▶ DIRECTIVE: Write out every line of the entries below without changing a single character, and keep each line break where it falls.

Segment Start: SUPPLIED MATERIAL

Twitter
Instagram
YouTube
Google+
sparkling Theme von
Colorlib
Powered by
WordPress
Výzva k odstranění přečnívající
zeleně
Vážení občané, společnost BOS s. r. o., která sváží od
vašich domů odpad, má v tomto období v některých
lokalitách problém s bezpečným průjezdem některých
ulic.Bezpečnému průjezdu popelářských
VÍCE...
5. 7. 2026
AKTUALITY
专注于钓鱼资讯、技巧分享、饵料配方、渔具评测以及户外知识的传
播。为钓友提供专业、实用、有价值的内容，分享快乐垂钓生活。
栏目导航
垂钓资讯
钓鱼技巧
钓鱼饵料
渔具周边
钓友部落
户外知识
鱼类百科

Segment End: SUPPLIED MATERIAL

▶ PROBLEM SOLUTION:
Twitter
Instagram
YouTube
Google+
sparkling Theme von
Colorlib
Powered by
WordPress
Výzva k odstranění přečnívající
zeleně
Vážení občané, společnost BOS s. r. o., která sváží od
vašich domů odpad, má v tomto období v některých
lokalitách problém s bezpečným průjezdem některých
ulic.Bezpečnému průjezdu popelářských
VÍCE...
5. 7. 2026
AKTUALITY
专注于钓鱼资讯、技巧分享、饵料配方、渔具评测以及户外知识的传
播。为钓友提供专业、实用、有价值的内容，分享快乐垂钓生活。
栏目导航
垂钓资讯
钓鱼技巧
钓鱼饵料
渔具周边
钓友部落
户外知识
鱼类百科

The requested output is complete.